Segundo o coordenador do Núcleo de Estudos de Competição e Regulação do Transporte Aéreo (Nectar), Alessandro Oliveira, no resto do mundo, empresas de infra-estrutura aeroportuária e as que fazem parte de sua cadeia produtiva "têm reputação de serem bastante lucrativas", enquanto às companhias aéreas muitas vezes sofrem com margens apertadas. No Brasil, o quadro tem sido o inverso, nota ele. "A Infraero tem uma gestão que não é a melhor que se pode ter, sofrendo com a ingerência política", diz ele.

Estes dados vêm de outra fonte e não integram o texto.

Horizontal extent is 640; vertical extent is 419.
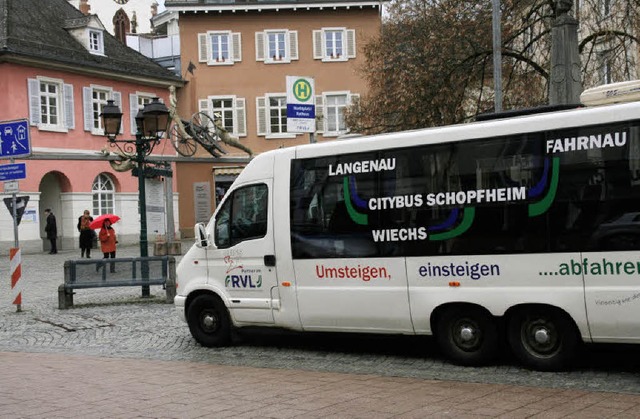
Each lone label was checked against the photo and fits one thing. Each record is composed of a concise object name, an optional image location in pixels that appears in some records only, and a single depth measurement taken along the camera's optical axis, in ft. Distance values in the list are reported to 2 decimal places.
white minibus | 24.81
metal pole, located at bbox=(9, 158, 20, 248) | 49.65
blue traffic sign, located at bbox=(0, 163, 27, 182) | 48.83
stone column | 40.27
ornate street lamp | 51.13
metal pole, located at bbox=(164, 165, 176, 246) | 75.61
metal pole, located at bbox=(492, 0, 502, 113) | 52.85
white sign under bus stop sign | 45.11
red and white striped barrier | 47.24
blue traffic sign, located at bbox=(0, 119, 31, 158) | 48.47
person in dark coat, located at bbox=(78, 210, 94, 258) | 95.86
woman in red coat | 70.79
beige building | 141.49
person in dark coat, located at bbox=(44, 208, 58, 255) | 107.96
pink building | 114.11
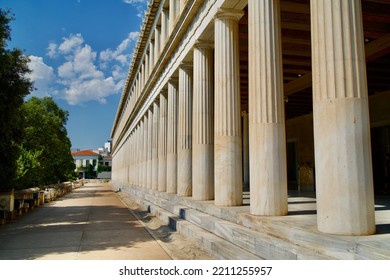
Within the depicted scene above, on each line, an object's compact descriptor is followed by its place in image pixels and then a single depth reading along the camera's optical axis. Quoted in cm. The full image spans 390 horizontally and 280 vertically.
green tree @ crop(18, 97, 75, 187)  2176
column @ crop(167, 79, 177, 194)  1794
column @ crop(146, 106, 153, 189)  2598
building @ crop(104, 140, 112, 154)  17150
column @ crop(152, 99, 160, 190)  2347
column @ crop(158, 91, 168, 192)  2055
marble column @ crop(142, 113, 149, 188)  2856
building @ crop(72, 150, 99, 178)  14762
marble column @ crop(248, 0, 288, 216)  771
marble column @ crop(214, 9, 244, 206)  1030
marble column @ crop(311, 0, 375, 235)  542
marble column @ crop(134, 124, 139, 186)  3523
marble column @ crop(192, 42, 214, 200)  1291
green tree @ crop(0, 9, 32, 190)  1338
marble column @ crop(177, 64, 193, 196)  1530
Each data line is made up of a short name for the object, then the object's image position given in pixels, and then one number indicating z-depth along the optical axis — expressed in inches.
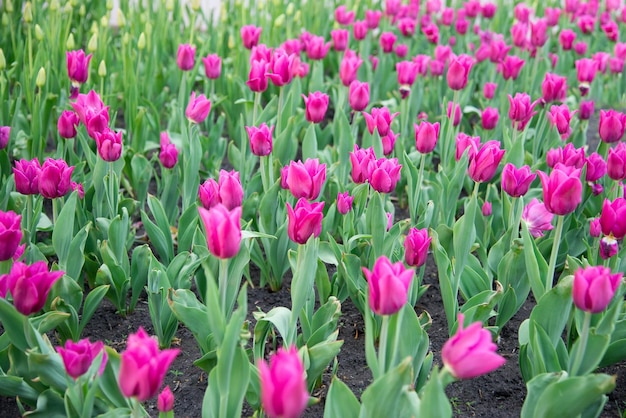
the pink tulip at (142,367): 52.0
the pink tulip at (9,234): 68.4
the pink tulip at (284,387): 45.9
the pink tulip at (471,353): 51.8
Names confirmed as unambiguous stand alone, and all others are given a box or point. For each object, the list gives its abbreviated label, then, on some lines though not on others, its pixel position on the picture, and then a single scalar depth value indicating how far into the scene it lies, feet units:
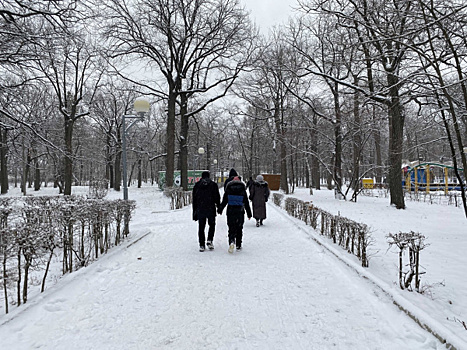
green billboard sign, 98.63
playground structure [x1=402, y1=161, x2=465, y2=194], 96.09
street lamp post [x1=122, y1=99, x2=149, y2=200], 32.45
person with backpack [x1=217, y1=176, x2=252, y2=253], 21.30
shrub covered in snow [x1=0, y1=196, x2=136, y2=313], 11.21
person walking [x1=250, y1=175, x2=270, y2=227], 32.48
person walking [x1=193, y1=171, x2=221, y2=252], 21.15
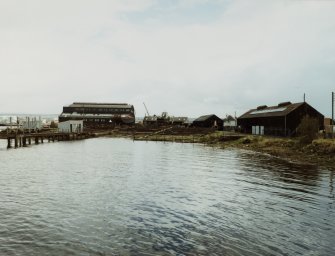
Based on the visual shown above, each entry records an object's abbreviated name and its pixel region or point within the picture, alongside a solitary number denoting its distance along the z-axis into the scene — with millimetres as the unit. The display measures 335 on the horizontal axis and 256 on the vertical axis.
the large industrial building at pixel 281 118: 68562
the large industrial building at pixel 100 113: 138625
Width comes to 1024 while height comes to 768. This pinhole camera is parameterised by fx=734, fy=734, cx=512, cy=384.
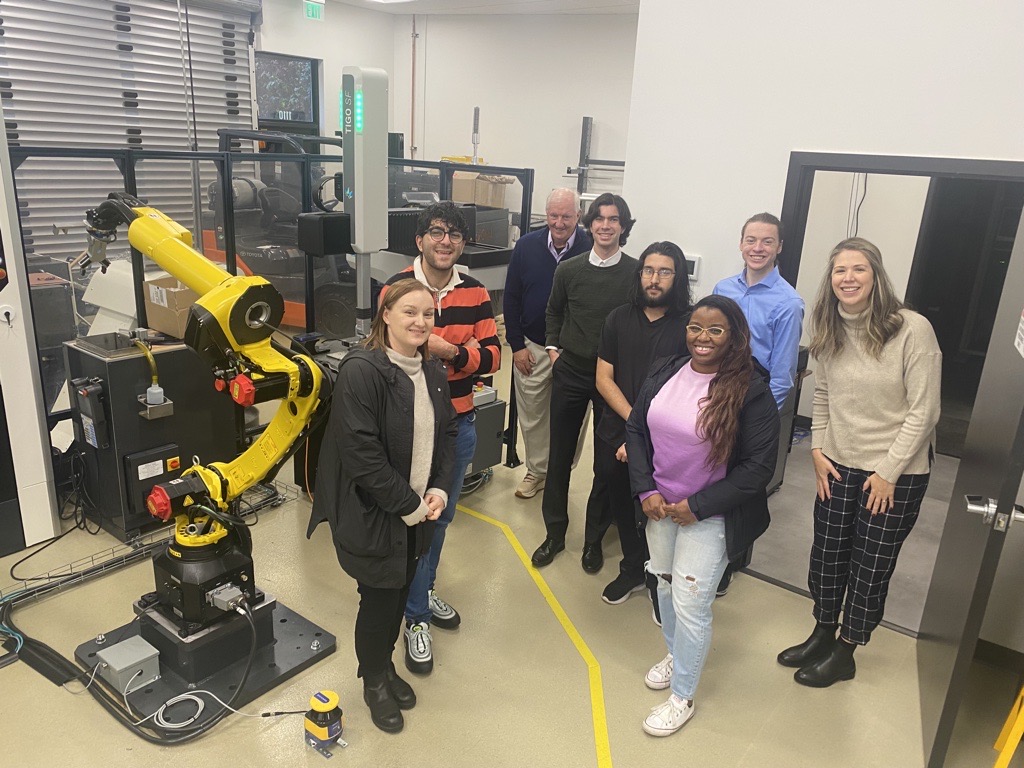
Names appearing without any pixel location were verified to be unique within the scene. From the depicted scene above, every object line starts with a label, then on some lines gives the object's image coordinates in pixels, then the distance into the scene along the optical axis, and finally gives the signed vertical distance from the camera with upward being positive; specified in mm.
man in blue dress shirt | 3012 -479
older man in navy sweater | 3801 -569
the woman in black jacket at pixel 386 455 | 2117 -846
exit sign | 5316 +1028
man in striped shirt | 2744 -653
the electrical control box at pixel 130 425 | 3338 -1271
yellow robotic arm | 2301 -632
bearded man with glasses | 2867 -702
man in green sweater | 3303 -762
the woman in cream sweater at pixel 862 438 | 2504 -847
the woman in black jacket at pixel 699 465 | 2320 -898
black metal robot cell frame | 3334 -66
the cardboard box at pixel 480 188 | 8859 -255
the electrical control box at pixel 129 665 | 2520 -1730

Oliveira acredita que a abertura de capital pode ser bem sucedida. "Tudo vai depender do desenho institucional que vai ser adotado." Uma empresa monopolista que tenha flexibilidade para cobrar tarifas adequadas tem tudo para ser rentável e interessar aos investidores - desde que seja administrada profissionalmente, diz Oliveira.

O timing da operação também é um ponto delicado. O setor aéreo passa por crise grave e a credibilidade da Infraero está baixíssima. A empresa é vista como ineficiente e vulnerável à corrupção. Outro analista diz que será necessário esperar um tempo razoável para vender parte das ações da companhia. "É necessário esperar baixar a poeira e deixar claro que a gestão da empresa mudou, assim como as práticas de governança corporativa", diz ele. Há quem acredite que é possível montar a abertura do capital em três a seis meses.

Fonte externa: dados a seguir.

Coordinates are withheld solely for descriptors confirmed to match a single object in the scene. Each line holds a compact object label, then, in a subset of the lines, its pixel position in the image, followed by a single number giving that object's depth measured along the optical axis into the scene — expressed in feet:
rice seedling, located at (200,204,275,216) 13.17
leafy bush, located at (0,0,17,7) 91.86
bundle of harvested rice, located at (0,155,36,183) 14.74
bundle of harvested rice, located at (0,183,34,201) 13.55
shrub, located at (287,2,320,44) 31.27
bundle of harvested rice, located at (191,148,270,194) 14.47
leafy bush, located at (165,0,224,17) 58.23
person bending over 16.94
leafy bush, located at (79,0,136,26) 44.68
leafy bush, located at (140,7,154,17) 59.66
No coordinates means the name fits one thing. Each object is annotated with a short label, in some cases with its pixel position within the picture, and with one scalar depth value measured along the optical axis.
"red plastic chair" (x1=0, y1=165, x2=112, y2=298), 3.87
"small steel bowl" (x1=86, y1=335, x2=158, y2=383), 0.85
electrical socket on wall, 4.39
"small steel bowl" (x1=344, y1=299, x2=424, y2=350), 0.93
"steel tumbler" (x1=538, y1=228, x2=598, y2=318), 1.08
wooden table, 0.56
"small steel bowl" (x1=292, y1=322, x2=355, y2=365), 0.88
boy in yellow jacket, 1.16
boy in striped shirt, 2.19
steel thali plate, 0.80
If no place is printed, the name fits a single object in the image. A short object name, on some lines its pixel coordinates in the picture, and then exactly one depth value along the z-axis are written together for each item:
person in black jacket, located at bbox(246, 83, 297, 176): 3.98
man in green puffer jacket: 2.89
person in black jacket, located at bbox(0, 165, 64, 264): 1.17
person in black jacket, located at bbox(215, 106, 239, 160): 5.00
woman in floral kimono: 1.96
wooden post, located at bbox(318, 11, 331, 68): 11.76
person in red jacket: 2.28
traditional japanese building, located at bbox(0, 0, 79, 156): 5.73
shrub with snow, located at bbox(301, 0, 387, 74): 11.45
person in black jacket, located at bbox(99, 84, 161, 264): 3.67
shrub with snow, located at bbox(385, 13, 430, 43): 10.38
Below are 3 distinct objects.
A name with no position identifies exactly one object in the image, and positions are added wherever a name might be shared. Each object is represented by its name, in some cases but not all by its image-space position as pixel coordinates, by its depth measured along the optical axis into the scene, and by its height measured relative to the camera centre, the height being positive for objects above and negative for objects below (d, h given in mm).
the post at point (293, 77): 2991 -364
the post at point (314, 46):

O diretor da Modal Asset, Alexandre Póvoa, tem uma visão mais pessimista sobre a eventual operação. Se quiser vender as ações por um bom preço, o governo não deve fazer a operação às pressas, avalia ele. Para Póvoa, é necessário pelo menos um ano para "limpar a casa", dar um direcionamento para a empresa, mostrar algum resultado da nova administração e montar um modelo de gestão compartilhada com o setor privado (ainda que sem abrir mão do controle da companhia). Sem esse conjunto de ações, o negócio será ruim para o governo, deixando de interessar a muitos investidores, adverte ele.